Rescued from oblivion the huge pamphlet stone of Rameses was facing new threats. A first Aswan dam was built in the early twentieth century, between 1898 and 1902, but would extend this and a much more ambitious project drawn up in 1959, under President Nasser, who threaten to Abu Simbel and the rest of temples of Lower Nubia. While in January 1960, work began on the new dam the Egyptian government and UNESCO chose to dismantle and rebuild the temple piece by piece. Thousand and thirty-five blocks of stone between twenty and thirty-three tons moved location in what was probably the bulkiest moving history.
Near Abu Simbel, Nubian lands even, Ramses made his mark and his exploits in the temples of Beit al Wali, Wadi es Sebua, Amada and Derr.
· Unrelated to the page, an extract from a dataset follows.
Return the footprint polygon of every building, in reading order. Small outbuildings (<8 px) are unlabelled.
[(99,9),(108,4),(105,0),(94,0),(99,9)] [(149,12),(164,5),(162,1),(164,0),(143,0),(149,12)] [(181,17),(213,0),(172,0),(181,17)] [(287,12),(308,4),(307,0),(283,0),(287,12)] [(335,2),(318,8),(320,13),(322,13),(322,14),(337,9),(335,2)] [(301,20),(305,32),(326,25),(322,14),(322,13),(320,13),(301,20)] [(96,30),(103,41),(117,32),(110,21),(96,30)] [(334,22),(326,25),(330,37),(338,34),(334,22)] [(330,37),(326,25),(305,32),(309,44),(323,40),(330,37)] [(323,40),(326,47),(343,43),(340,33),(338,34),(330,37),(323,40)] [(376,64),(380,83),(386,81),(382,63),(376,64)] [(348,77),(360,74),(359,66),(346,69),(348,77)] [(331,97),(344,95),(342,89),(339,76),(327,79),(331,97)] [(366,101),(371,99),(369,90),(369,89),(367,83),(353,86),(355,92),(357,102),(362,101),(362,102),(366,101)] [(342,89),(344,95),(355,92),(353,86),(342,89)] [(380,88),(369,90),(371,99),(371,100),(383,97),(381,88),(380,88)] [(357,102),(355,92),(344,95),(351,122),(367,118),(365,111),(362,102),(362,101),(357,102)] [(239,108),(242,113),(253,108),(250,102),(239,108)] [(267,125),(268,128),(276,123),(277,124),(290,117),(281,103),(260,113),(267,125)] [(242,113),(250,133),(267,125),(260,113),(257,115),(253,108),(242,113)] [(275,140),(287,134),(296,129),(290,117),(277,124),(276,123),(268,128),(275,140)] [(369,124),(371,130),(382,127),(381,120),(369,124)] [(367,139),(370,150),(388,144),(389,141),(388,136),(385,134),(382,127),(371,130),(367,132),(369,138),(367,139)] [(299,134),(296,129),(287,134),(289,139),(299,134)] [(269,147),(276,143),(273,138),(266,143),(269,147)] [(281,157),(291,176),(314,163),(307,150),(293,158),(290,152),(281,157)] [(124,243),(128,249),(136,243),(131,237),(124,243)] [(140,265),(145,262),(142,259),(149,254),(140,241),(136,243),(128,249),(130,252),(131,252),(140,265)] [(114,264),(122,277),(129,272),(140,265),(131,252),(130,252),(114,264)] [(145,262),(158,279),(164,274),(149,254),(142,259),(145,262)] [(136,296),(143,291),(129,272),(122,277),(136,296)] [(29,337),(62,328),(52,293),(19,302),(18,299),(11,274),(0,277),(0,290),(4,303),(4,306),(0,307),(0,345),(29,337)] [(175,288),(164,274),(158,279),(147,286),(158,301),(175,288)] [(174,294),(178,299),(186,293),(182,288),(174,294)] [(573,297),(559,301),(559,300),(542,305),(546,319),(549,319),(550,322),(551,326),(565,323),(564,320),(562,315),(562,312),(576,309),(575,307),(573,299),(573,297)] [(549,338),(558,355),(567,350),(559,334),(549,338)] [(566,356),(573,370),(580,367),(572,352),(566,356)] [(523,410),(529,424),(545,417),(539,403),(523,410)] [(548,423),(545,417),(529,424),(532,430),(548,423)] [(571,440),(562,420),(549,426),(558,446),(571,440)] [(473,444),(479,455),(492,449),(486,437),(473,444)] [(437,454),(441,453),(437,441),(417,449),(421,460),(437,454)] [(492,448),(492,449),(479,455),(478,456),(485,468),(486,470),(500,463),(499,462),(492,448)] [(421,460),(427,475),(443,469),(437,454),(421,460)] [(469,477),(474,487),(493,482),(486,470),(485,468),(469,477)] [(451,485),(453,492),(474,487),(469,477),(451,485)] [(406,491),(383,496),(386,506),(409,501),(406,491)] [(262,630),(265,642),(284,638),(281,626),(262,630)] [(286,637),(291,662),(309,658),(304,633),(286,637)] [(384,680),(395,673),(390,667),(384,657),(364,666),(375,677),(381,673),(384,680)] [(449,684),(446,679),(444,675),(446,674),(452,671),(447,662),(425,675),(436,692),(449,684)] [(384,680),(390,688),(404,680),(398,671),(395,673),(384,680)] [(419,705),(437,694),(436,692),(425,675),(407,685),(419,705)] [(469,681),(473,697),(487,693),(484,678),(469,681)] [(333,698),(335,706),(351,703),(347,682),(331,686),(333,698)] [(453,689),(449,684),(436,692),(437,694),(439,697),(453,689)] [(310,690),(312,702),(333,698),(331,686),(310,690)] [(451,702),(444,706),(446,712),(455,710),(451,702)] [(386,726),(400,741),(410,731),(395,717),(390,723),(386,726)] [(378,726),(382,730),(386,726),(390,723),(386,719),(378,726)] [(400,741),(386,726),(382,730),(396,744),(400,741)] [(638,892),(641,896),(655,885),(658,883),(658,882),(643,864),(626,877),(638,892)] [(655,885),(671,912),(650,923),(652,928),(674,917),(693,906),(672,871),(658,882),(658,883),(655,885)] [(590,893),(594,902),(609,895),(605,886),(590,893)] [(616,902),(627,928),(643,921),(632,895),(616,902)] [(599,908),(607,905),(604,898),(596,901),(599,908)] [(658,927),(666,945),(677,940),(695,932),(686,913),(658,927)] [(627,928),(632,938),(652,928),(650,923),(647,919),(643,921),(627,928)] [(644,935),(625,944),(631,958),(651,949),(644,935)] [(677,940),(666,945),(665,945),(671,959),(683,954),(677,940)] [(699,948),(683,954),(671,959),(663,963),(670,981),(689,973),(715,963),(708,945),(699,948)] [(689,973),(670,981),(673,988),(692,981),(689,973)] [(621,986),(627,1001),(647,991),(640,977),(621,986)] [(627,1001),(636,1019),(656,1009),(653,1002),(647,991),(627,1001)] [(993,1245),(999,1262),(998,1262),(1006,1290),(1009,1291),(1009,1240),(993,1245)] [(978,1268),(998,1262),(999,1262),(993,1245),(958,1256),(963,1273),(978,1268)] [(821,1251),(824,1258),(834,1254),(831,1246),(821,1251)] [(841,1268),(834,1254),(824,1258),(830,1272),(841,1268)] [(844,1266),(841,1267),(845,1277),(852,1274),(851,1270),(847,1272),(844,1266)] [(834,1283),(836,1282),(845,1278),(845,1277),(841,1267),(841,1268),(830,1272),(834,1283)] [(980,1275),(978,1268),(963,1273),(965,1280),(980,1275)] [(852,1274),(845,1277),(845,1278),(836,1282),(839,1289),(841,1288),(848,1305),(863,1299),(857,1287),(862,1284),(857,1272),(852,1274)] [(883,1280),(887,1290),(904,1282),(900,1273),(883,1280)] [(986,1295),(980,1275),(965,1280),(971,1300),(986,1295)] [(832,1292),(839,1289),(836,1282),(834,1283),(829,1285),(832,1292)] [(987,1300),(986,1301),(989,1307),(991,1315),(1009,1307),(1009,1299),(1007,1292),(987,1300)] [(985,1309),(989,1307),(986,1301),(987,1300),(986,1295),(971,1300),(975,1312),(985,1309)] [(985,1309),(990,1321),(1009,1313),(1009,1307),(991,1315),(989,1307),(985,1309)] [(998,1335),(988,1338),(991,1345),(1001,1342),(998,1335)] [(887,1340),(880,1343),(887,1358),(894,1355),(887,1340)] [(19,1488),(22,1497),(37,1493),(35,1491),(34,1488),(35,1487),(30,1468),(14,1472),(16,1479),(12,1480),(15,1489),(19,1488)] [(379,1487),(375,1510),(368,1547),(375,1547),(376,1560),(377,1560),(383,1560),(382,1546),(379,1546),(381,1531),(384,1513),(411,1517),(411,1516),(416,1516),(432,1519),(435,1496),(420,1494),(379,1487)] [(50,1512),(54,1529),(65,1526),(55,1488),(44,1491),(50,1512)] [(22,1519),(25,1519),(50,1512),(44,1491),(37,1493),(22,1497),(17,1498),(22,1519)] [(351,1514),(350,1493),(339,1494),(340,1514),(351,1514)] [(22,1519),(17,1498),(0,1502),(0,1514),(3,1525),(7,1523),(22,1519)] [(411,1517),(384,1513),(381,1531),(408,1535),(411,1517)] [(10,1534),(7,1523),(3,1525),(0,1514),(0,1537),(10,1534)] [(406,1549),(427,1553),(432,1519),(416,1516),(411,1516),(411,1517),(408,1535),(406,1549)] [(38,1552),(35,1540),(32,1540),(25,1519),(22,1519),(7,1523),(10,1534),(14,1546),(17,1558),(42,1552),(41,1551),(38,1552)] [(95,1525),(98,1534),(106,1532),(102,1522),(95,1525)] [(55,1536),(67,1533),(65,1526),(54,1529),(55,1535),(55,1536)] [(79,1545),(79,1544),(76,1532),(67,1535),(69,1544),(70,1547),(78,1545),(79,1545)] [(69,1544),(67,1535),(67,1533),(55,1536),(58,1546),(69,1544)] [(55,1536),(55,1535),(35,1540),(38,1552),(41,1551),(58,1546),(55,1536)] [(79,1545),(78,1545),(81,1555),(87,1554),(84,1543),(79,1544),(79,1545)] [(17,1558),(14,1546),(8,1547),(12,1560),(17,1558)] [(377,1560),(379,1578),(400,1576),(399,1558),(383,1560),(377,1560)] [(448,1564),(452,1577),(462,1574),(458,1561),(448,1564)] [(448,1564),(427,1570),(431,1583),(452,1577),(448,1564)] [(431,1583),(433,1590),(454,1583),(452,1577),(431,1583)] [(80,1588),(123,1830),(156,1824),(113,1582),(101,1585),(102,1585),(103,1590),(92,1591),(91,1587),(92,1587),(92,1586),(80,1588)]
Also in the of Karnak and Luxor complex, as in the ancient capital of Memphis and Thebes, where the Ramesseum, the temple dedicated to Ramses, as was quoted by the historian Diodorus Siculus in the first century BC, calling the place Osymandyas Grave.
Today in Nubia land flooded by the Nile waters, the Sun god reflects in the evening twilight on the new dam. Ramses also does.